What is needed:
In your copy, reproduce each entry exactly and include no picture.

(Stored data)
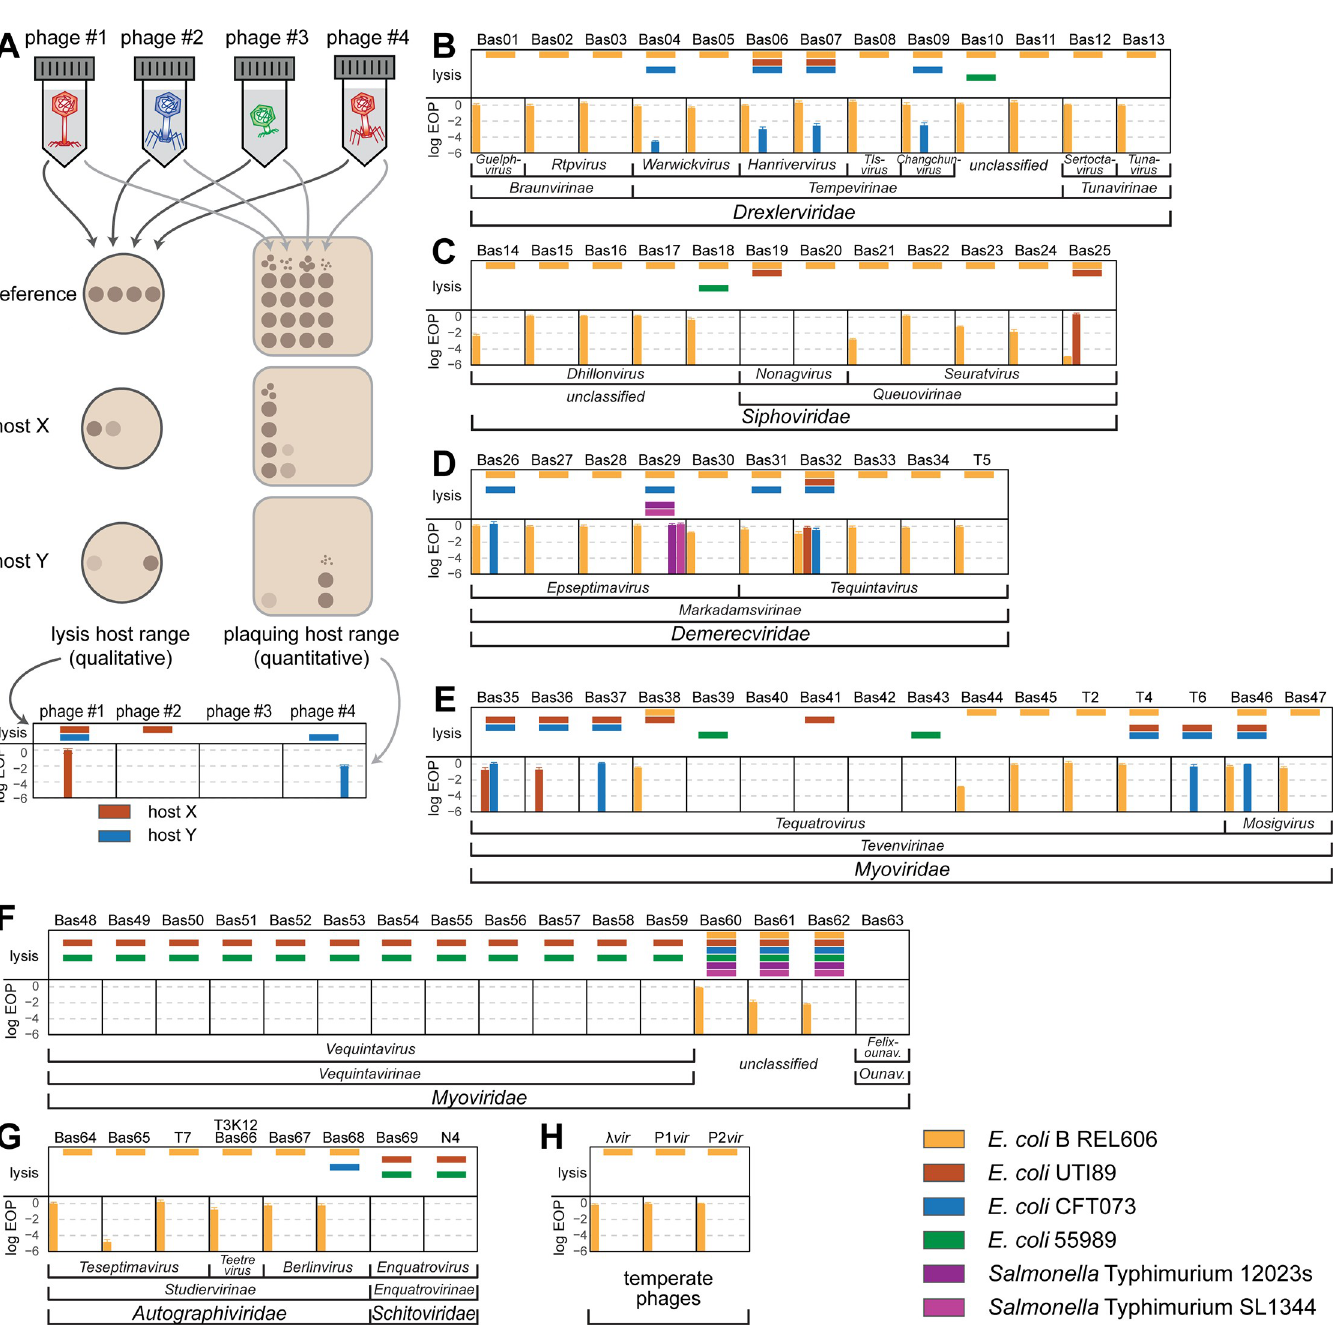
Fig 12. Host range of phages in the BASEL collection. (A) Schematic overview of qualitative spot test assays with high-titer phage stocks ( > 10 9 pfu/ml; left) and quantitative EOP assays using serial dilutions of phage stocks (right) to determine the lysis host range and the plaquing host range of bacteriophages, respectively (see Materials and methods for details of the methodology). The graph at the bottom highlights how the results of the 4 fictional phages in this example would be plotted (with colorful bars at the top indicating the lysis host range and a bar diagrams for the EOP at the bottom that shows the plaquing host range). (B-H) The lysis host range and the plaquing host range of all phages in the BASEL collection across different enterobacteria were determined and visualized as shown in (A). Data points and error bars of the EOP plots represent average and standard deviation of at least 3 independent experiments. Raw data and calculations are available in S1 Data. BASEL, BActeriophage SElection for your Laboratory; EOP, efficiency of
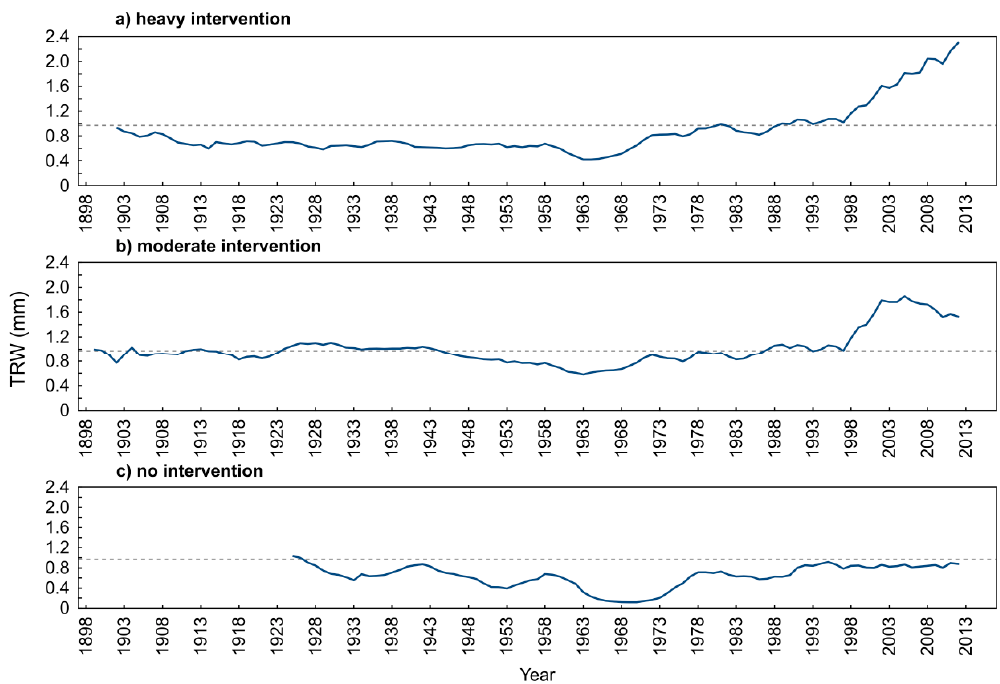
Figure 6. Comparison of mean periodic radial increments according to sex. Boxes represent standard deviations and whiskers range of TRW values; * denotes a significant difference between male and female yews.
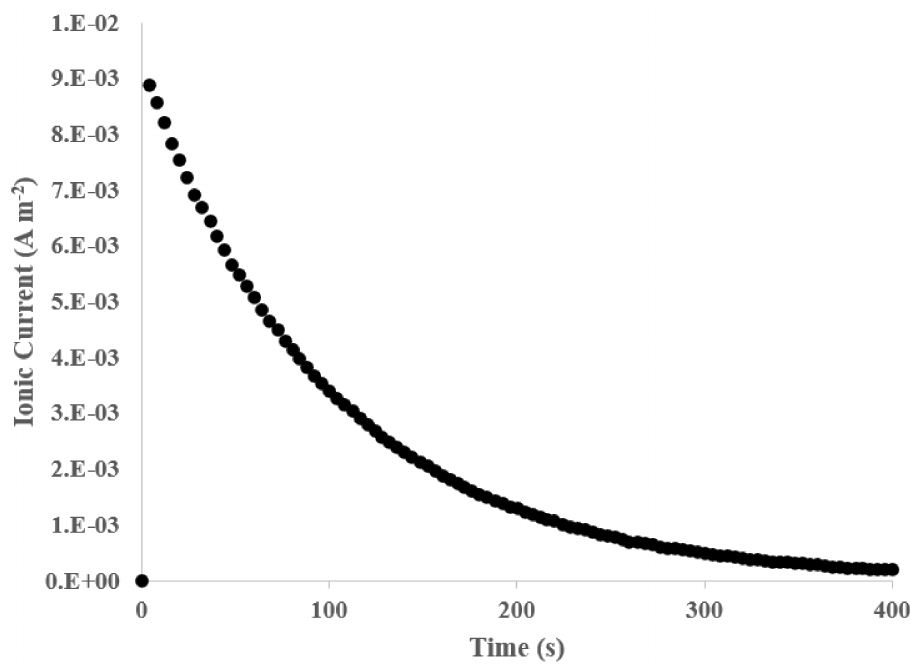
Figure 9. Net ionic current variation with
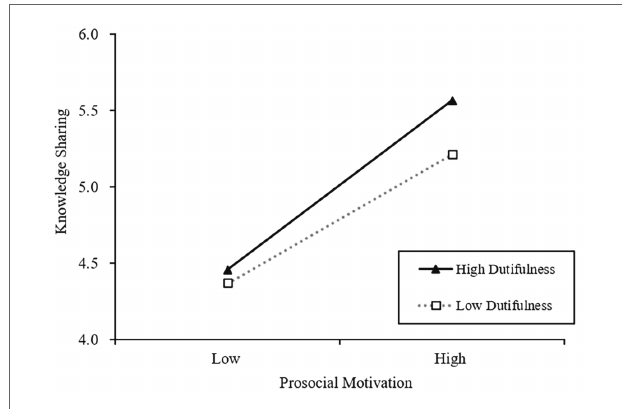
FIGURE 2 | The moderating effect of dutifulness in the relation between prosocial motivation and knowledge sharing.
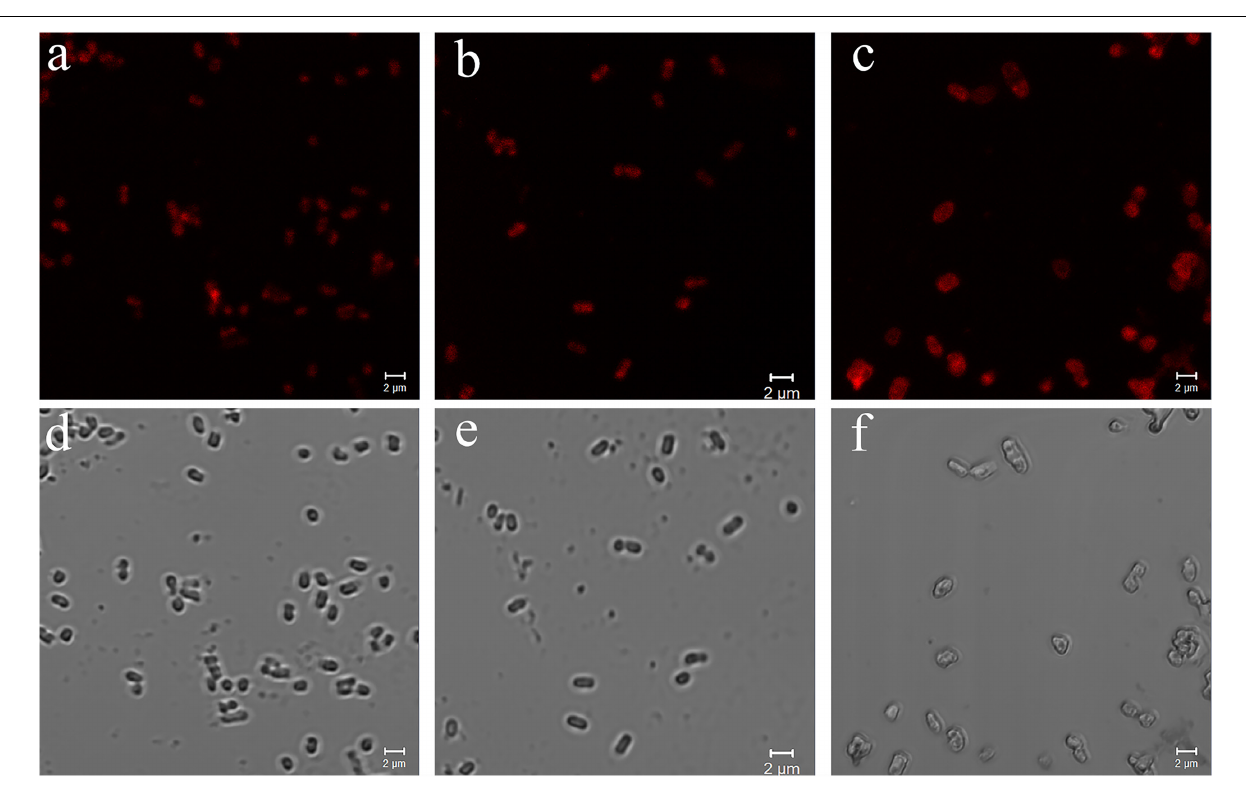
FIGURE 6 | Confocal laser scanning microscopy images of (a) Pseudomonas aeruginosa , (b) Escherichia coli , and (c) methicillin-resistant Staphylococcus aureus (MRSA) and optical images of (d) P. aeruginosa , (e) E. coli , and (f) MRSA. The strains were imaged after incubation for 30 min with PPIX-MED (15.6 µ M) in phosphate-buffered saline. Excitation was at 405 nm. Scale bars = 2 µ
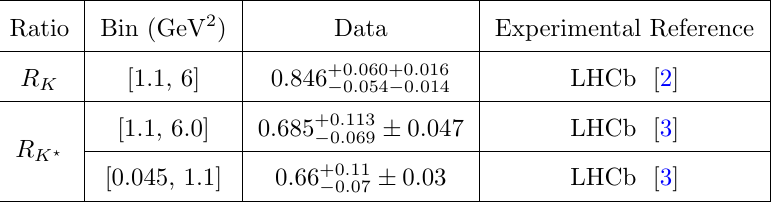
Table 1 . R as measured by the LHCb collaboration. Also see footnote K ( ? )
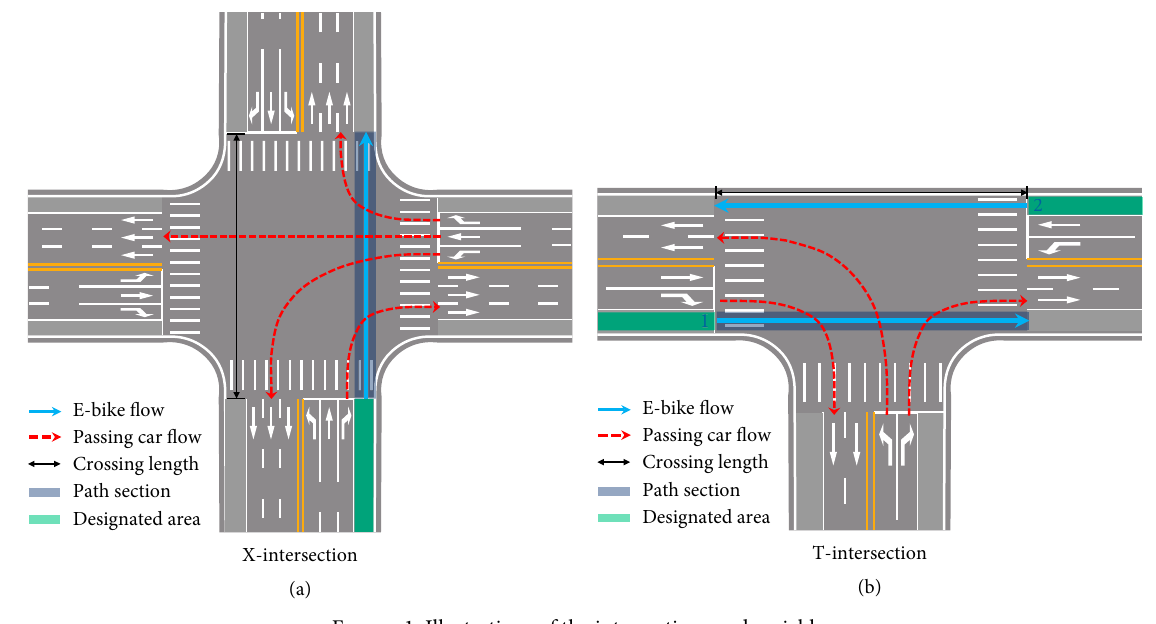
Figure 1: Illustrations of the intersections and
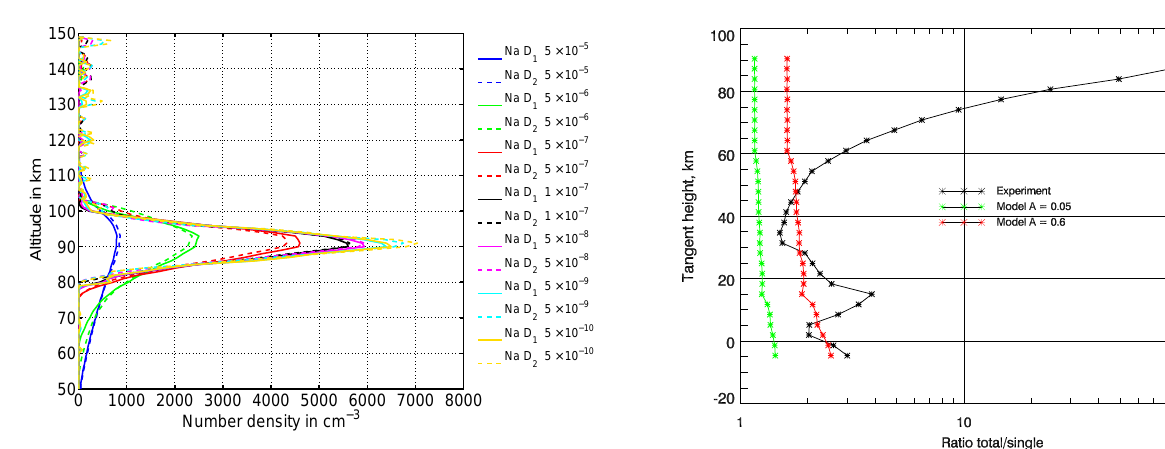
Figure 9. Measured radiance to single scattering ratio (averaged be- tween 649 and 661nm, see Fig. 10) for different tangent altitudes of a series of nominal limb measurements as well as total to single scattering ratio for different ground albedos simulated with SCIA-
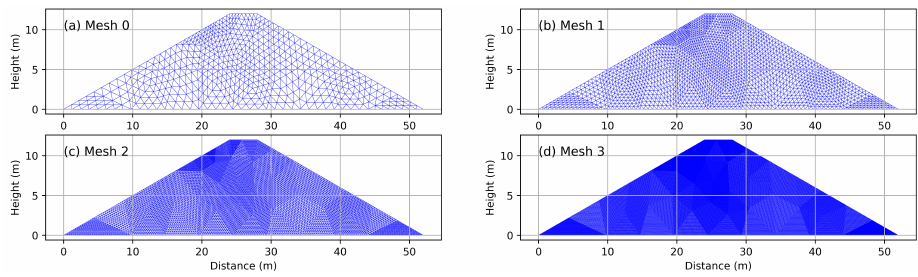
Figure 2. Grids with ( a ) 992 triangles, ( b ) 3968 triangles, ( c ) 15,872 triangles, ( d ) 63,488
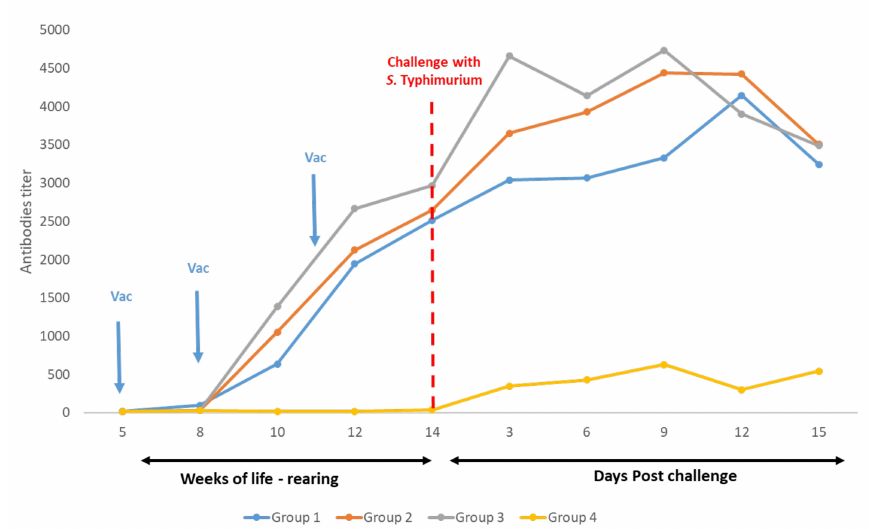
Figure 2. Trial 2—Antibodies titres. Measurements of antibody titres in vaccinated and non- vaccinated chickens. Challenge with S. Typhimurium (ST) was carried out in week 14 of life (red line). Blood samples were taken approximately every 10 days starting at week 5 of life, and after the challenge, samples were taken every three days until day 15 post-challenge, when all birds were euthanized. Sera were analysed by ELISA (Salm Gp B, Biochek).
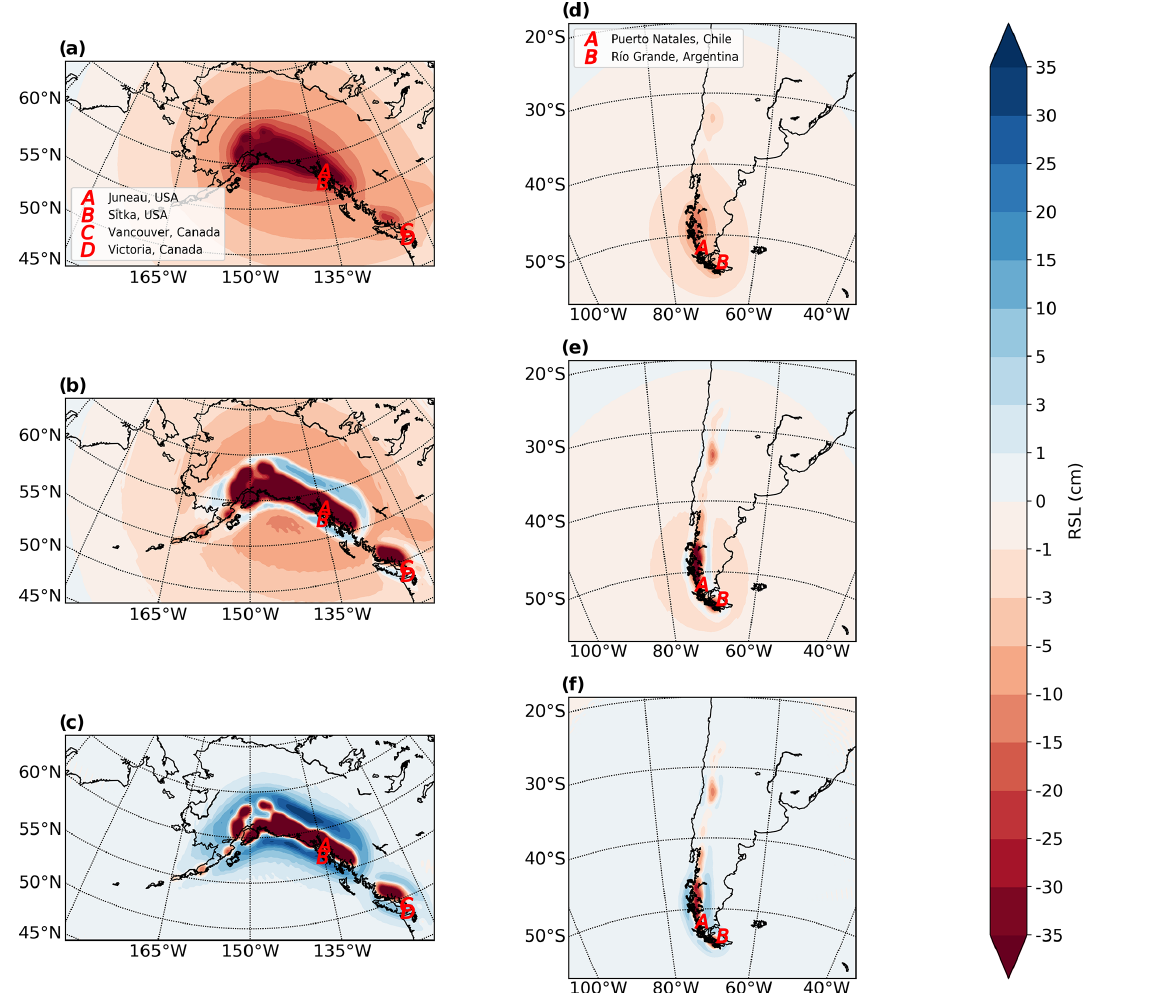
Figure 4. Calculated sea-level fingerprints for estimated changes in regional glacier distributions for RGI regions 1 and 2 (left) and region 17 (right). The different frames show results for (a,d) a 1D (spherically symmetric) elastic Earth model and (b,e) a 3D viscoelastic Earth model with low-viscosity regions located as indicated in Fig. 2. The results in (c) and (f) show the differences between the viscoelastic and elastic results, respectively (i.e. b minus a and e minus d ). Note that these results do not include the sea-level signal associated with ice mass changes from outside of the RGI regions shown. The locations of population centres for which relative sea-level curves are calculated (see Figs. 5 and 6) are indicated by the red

Answer to the problem:
Fig 12. Host range of phages in the BASEL collection. (A) Schematic overview of qualitative spot test assays with high-titer phage stocks ( > 10 9 pfu/ml; left) and quantitative EOP assays using serial dilutions of phage stocks (right) to determine the lysis host range and the plaquing host range of bacteriophages, respectively (see Materials and methods for details of the methodology). The graph at the bottom highlights how the results of the 4 fictional phages in this example would be plotted (with colorful bars at the top indicating the lysis host range and a bar diagrams for the EOP at the bottom that shows the plaquing host range). (B-H) The lysis host range and the plaquing host range of all phages in the BASEL collection across different enterobacteria were determined and visualized as shown in (A). Data points and error bars of the EOP plots represent average and standard deviation of at least 3 independent experiments. Raw data and calculations are available in S1 Data. BASEL, BActeriophage SElection for your Laboratory; EOP, efficiency of
Figure 6. Comparison of mean periodic radial increments according to sex. Boxes represent standard deviations and whiskers range of TRW values; * denotes a significant difference between male and female yews.
Figure 9. Net ionic current variation with
FIGURE 2 | The moderating effect of dutifulness in the relation between prosocial motivation and knowledge sharing.
FIGURE 6 | Confocal laser scanning microscopy images of (a) Pseudomonas aeruginosa , (b) Escherichia coli , and (c) methicillin-resistant Staphylococcus aureus (MRSA) and optical images of (d) P. aeruginosa , (e) E. coli , and (f) MRSA. The strains were imaged after incubation for 30 min with PPIX-MED (15.6 µ M) in phosphate-buffered saline. Excitation was at 405 nm. Scale bars = 2 µ
Table 1 . R as measured by the LHCb collaboration. Also see footnote K ( ? )
Figure 1: Illustrations of the intersections and
Figure 9. Measured radiance to single scattering ratio (averaged be- tween 649 and 661nm, see Fig. 10) for different tangent altitudes of a series of nominal limb measurements as well as total to single scattering ratio for different ground albedos simulated with SCIA-
Figure 2. Grids with ( a ) 992 triangles, ( b ) 3968 triangles, ( c ) 15,872 triangles, ( d ) 63,488
Figure 2. Trial 2—Antibodies titres. Measurements of antibody titres in vaccinated and non- vaccinated chickens. Challenge with S. Typhimurium (ST) was carried out in week 14 of life (red line). Blood samples were taken approximately every 10 days starting at week 5 of life, and after the challenge, samples were taken every three days until day 15 post-challenge, when all birds were euthanized. Sera were analysed by ELISA (Salm Gp B, Biochek).
Figure 4. Calculated sea-level fingerprints for estimated changes in regional glacier distributions for RGI regions 1 and 2 (left) and region 17 (right). The different frames show results for (a,d) a 1D (spherically symmetric) elastic Earth model and (b,e) a 3D viscoelastic Earth model with low-viscosity regions located as indicated in Fig. 2. The results in (c) and (f) show the differences between the viscoelastic and elastic results, respectively (i.e. b minus a and e minus d ). Note that these results do not include the sea-level signal associated with ice mass changes from outside of the RGI regions shown. The locations of population centres for which relative sea-level curves are calculated (see Figs. 5 and 6) are indicated by the red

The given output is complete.